Maslow’un ihtiyaçlar hiyerarşisi piramidine aşina olanlarımız vardır. Bu piramit bizi motive eden ve harekete geçmeye iten ihtiyaçları ortaya koyar. Maslow’un sunduğu bu teoriye göre doğumumuzdan itibaren ihtiyaçlarımızı gidermek adına harekete geçeriz. Beslenmek için ağlayan bir bebeği buna örnek olacak şekilde düşünebiliriz.
Biz büyüyüp dönüşürken ihtiyaçlarımız da dönüşüp değişir. Başlangıçta birincil ihtiyaçlarımızdan olan fiziksel ihtiyaçlarımız (beslenme, barınma vb.) vardır. Sonrasında dış dünyayla etkileşimimizin ve kendimizle ilişkimizin de bulunduğu güvenlik, aidiyet, saygınlık gibi ihtiyaçlar gelir. Piramidin en üstünde ise kendi potansiyelini keşfetme ihtiyacı vardır. Maslow’a göre nihai olarak bu noktaya geldiğimizde hayattaki doyumu bulabiliriz.
Piramit ve basamak görüntülerinden ötürü en tepeye ulaşmak bir zafer ve bitiş noktası izlenimi verebilir. Fakat tam tersine, Maslow’un tepeye konumlandırdığı kendi potansiyelini keşfetmek, kişinin kendi potansiyelinin farkında olması ve bununla ne yapabileceğini biliyor olması demektir.
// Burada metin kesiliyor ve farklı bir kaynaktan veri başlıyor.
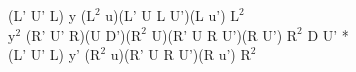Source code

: (L' U' L) y ($\text{L}^2$ u)(L' U L U')(L u') $\text{L}^2$\\
$\text{y}^2$ (R' U' R)(U D')($\text{R}^2$ U)(R' U R U')(R U') $\text{R}^2$ D U' *\\
(L' U' L) y' ($\text{R}^2$ u)(R' U R U')(R u') $\text{R}^2$\\
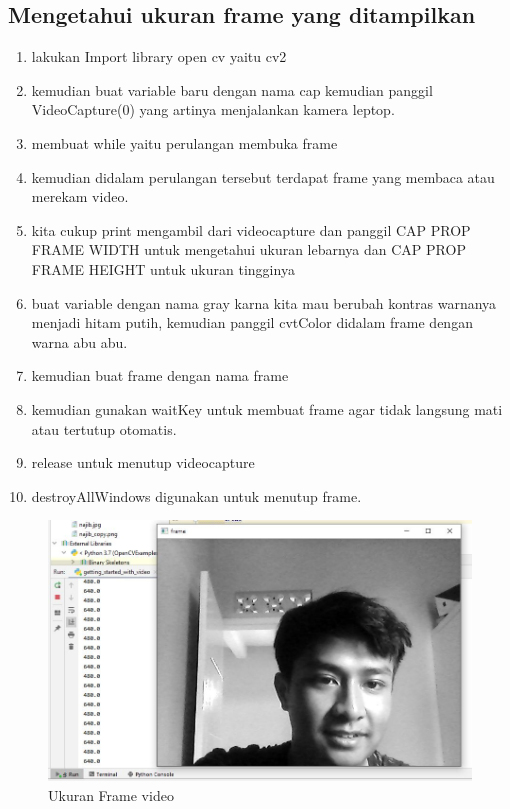 \newpage
\subsection{Mengetahui ukuran frame yang ditampilkan}

\begin{enumerate}
	\item lakukan Import library open cv yaitu cv2
	\item kemudian buat variable baru dengan nama cap kemudian panggil VideoCapture(0) yang artinya menjalankan kamera leptop.
	\item membuat while yaitu perulangan membuka frame
	\item kemudian didalam perulangan tersebut terdapat frame yang membaca atau merekam video.
	\item kita cukup print mengambil dari videocapture dan panggil CAP PROP FRAME WIDTH untuk mengetahui ukuran lebarnya dan CAP PROP FRAME HEIGHT untuk ukuran tingginya 
	\item buat variable dengan nama gray karna kita mau berubah kontras warnanya menjadi hitam putih, kemudian panggil cvtColor didalam frame dengan warna abu abu.
	\item kemudian buat frame dengan nama frame
	\item kemudian gunakan waitKey untuk membuat frame agar tidak langsung mati atau tertutup otomatis.
	\item release untuk menutup videocapture
	\item destroyAllWindows digunakan untuk menutup frame.
\end{enumerate}

\newpage
\begin{figure}[ht]
\centering
\includegraphics[scale=0.5]{figures/2,6.jpg}
\caption{Ukuran Frame video}
\label{contoh}
\end{figure}

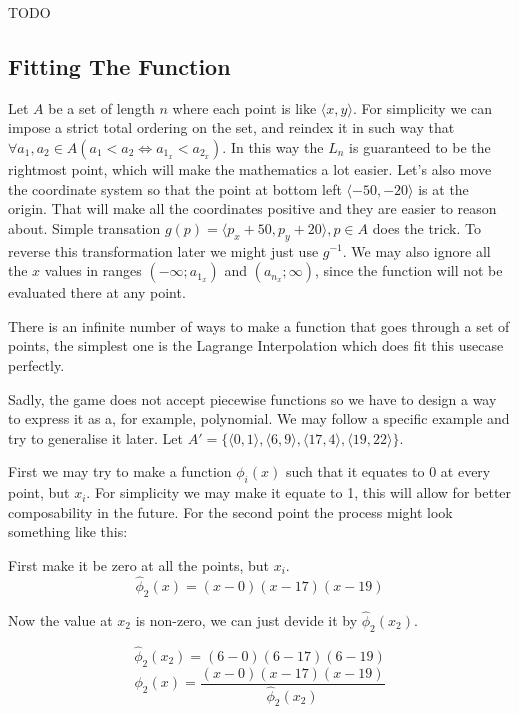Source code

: \documentclass[12pt, titlepage]{article}
\newcommand{\TODO}{\begin{center}\color{red}TODO\end{center}}
\begin{document}
\TODO{}

\subsection{Fitting The Function}
Let $A$ be a set of length $n$ where each point is like $\langle x, y \rangle$.
For simplicity we can impose a strict total ordering on the set, and reindex
it in such way that $\forall a_1,a_2 \in A (a_1 < a_2 \Leftrightarrow a_{1_x} < 
a_{2_x})$. In this way the $L_n$ is guaranteed to be the rightmost point, which
will make the mathematics a lot easier. Let's also move the coordinate system
so that the point at bottom left $\langle -50, -20 \rangle$ is at the origin.
That will make all the coordinates positive and they are easier to reason about.
Simple transation $g(p) = \langle p_x + 50, p_y + 20 \rangle, p \in A$ does the
trick. To reverse this transformation later we might just use $g^{-1}$. We may
also ignore all the $x$ values in ranges 
$(-\infty; a_{1_x})$ and $(a_{n_x}; \infty)$, since the function will not be 
evaluated there at any point.

There is an infinite number of ways to make a function that goes through a set of
points, the simplest one is the Lagrange Interpolation which does fit this 
usecase perfectly.

Sadly, the game does not accept piecewise functions so we have to design a
way to express it as a, for example, polynomial.
We may follow a specific example and try to generalise it later. 
Let $A' = \{\langle 0, 1 \rangle, \langle 6, 9 \rangle, 
\langle 17, 4 \rangle, \langle 19, 22 \rangle\}$.

First we may try to make a function $\phi_i(x)$ such that it equates to 0 at
every point, but $x_i$. For simplicity we may make it equate to 1, this will
allow for better composability in the future. For the second point the process
might look something like this:

First make it be zero at all the points, but $x_i$.
\begin{equation}
    \hat{\phi}_2(x) = (x - 0)(x - 17)(x - 19)
\end{equation}

Now the value at $x_2$ is non-zero, we can just devide it by $\hat{\phi}_2(x_2)$.

\begin{equation}
    \hat{\phi}_2(x_2) = (6 - 0)(6 - 17)(6 - 19)
\end{equation}
\begin{equation}
    \phi_2(x) = \frac{(x - 0)(x - 17)(x - 19)}{\hat{\phi}_2(x_2)}
\end{equation}
\end{document}
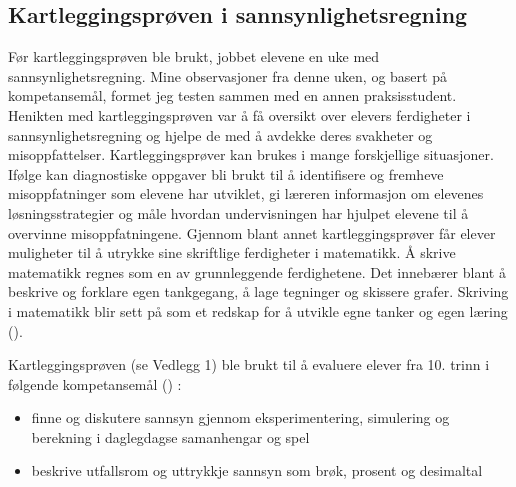 \documentclass[main.tex]{subfiles}
\begin{document}
\subsection*{Kartleggingsprøven i sannsynlighetsregning}
Før kartleggingsprøven ble brukt, jobbet elevene en uke med sannsynlighetsregning. Mine observasjoner fra denne uken, 
og basert på kompetansemål, formet jeg testen sammen med en annen praksisstudent. Henikten med kartleggingsprøven 
var å få oversikt over elevers ferdigheter i sannsynlighetsregning og hjelpe de med å avdekke deres
svakheter og misoppfattelser. Kartleggingsprøver kan brukes i mange forskjellige situasjoner. 
Ifølge  kan diagnostiske oppgaver bli brukt til å identifisere og fremheve misoppfatninger 
som elevene har utviklet, gi læreren informasjon om elevenes løsningsstrategier og måle hvordan undervisningen 
har hjulpet elevene til å overvinne misoppfatningene. Gjennom blant annet kartleggingsprøver får elever muligheter
til å utrykke sine skriftlige ferdigheter i matematikk. Å skrive matematikk regnes som en av grunnleggende 
ferdighetene. Det innebærer blant å beskrive og forklare egen tankgegang, å lage tegninger og skissere grafer. 
Skriving i matematikk blir sett på som et redskap for å utvikle egne tanker og egen læring (). 

Kartleggingsprøven (se Vedlegg 1) ble brukt til å evaluere elever fra 10. trinn i følgende kompetansemål 
() :
\begin{itemize}
\item finne og diskutere sannsyn gjennom eksperimentering, simulering og berekning i daglegdagse samanhengar 
      og spel
\item beskrive utfallsrom og uttrykkje sannsyn som brøk, prosent og desimaltal
\end{itemize}
\end{document}
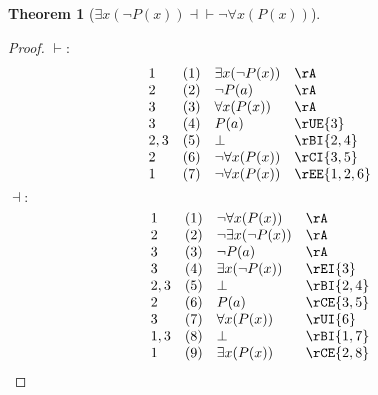 \documentclass{book}
\theoremstyle{plain}
\newtheorem{theorem}{Theorem}
\theoremstyle{remark}
\theoremstyle{definition}
\begin{document}
\label{ExxLpnPLpxRpRpEqvnFaxLpPLpxRpRp}
\begin{theorem}[\(\exists x(\neg P(x)) \dashv\vdash \neg\forall x (P(x))\)]	
\end{theorem}
\begin{proof}
	\(\vdash:\)
	\[
	\begin{array}{llll}
		1 & (1) & \exists x(\neg P(x)) & \rA \\
		2 & (2) & \neg P(a) & \rA \\
		3 & (3) & \forall x (P(x)) & \rA \\
		3 & (4) & P(a) & \rUE{3} \\
		2,3 & (5) & \bot & \rBI{2,4} \\
		2 & (6) & \neg\forall x(P(x)) & \rCI{3,5} \\
		1 & (7) & \neg\forall x(P(x)) & \rEE{1,2,6} \\
	\end{array}
	\]
	\(\dashv:\)
	\[
	\begin{array}{llll}
		1 & (1) & \neg\forall x(P(x)) & \rA \\
		2 & (2) & \neg \exists x(\neg P(x)) & \rA \\
		3 & (3) & \neg P(a) & \rA \\
		3 & (4) & \exists x(\neg P(x)) & \rEI{3} \\
		2,3 & (5) & \bot & \rBI{2,4} \\
		2 & (6) & P(a) & \rCE{3,5} \\
		3 & (7) & \forall x(P(x)) & \rUI{6} \\
		1,3 & (8) & \bot & \rBI{1,7} \\
		1 & (9) & \exists x(P(x)) & \rCE{2,8} \\
	\end{array}
	\]
\end{proof}
\end{document}
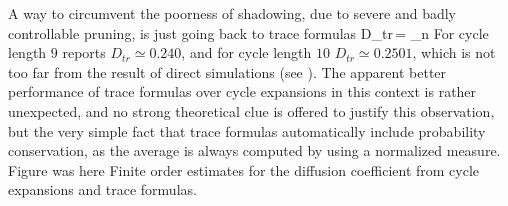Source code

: {%
%
%
%
A way to circumvent the poorness of shadowing, due to severe and
badly controllable pruning, is just going back to trace formulas
\beq
D_{tr}\,=
\lim_{n \to \infty}
\label{DL-trace}
\eeq
For cycle
length $9$  reports
$D_{tr}\simeq 0.240$, and for cycle length $10$ $D_{tr}\simeq 0.2501$,
which is not too far from the result of direct simulations (see
).
The apparent better performance of trace formulas over cycle expansions in
this context is rather unexpected, and no strong theoretical clue
is offered to justify this observation, but the very simple
fact that trace formulas automatically include probability conservation,
as the average is always computed by using a normalized measure.
%
{}{
Figure was here
Finite order estimates for the diffusion coefficient from
cycle expansions and trace formulas.
}
%
}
Yani bu konum, mükemmel olmak ve hayattaki tüm amaçlarımızı kusursuzca gerçekleştirmek anlamına gelmiyor.
Kendi potansiyelini keşfetmek
- iyilik halimizi, psikolojik sağlığımızı ve büyümemizi olumlu yönde etkiliyor.
- kendimizi gerçekleştirmemizi mümkün kılıyor. Kendimizi gerçekleştirmek, hedeflerimizle ve hayallerimizle yakından ilişkili olduğu için hayata karşı motivasyonumuzu diri tutuyor.
- ilişkilerimizin kalitesini ve ilişkilerden aldığımız doyumu artırıyor.
- Keşfetmeye açık ve istekli
- Kendini gerçekleştirmiş insanlar dönüştürücü deneyimlere açıktır. Yaşadıkları deneyimden keyif alırken hayatlarına da bir şey katabilirler.
- Kendilerini ve dünyayı keşfederken yeni hedefler edinebilirler. Hayatlarını anlamlı kılmaya ve çevrelerine yarar sağlamaya isteklidirler.
- Esnek
- Belirli hedefleri olsa da nihai amaçları o hedefe ulaşmak değildir. Hedefe giden yolu öğretici ve keyifli bir şekilde yürümeye çalışırlar.
- Kendilerine ait bakış açıları ve ilkeleri vardır. Takdir görme ihtiyacı ne kadar doğal olursa olsun mutlak olarak başkalarının onay ve sınırlarına bağlı kalmak zorunda hissetmezler.
- Olayların hayatın akışında gerçekleşmesi onlar için sorun değildir. Anlık gelişmelere ve değişikliklere açıktırlar.
- Gerçekçi
- Belirsiz durumlar ve değişiklikler hepimiz için zorlayıcı olsa da kendini gerçekleştirmiş insanlar bunlarla baş ederken içlerinde uyanan korkuya kapılmak yerine mantıklı ve gerçekçi bir tavır benimseyebilirler.
- Kendilerini ve başkalarını olduğu gibi kabul edebilirler. Suçluluk duygusuna kapılıp sürüklenmeden de kendilerini yetersiz gördükleri noktaları ve güçsüz oldukları yönlerini tespit edebilirler. Bu noktaları iyileştirmeye çabalarlar.
- Olumlu yönleri gören
- Bir deneyim ne kadar sıradan olursa olsun o deneyimin takdir edilesi ve keyifli yanlarını görebilirler. Gün batımını her gün görüp yine de güzelliğini fark edebilmeyi buna örnek olarak verebiliriz.
- Kendilerine ve çevrelerine karşı da düşüncelidirler. Mizah ve eğlence anlayışları olmasına rağmen çevrelerindeki insanların duygularını gözeterek hareket edebilirler.
- Meraklı ve üretken
- Kendini gerçekleştirmiş insanlar güçlü bir etik ve sorumluluk algısına sahiptir. Dünyanın ve çevrelerinin sorunlarına karşı duyarlıdırlar ve yapabilecekleri bir şey olduğunda destek olmaya isteklidirler. Bunu yaparken çözüm odaklı ve üretken bir tavırla hareket ederler.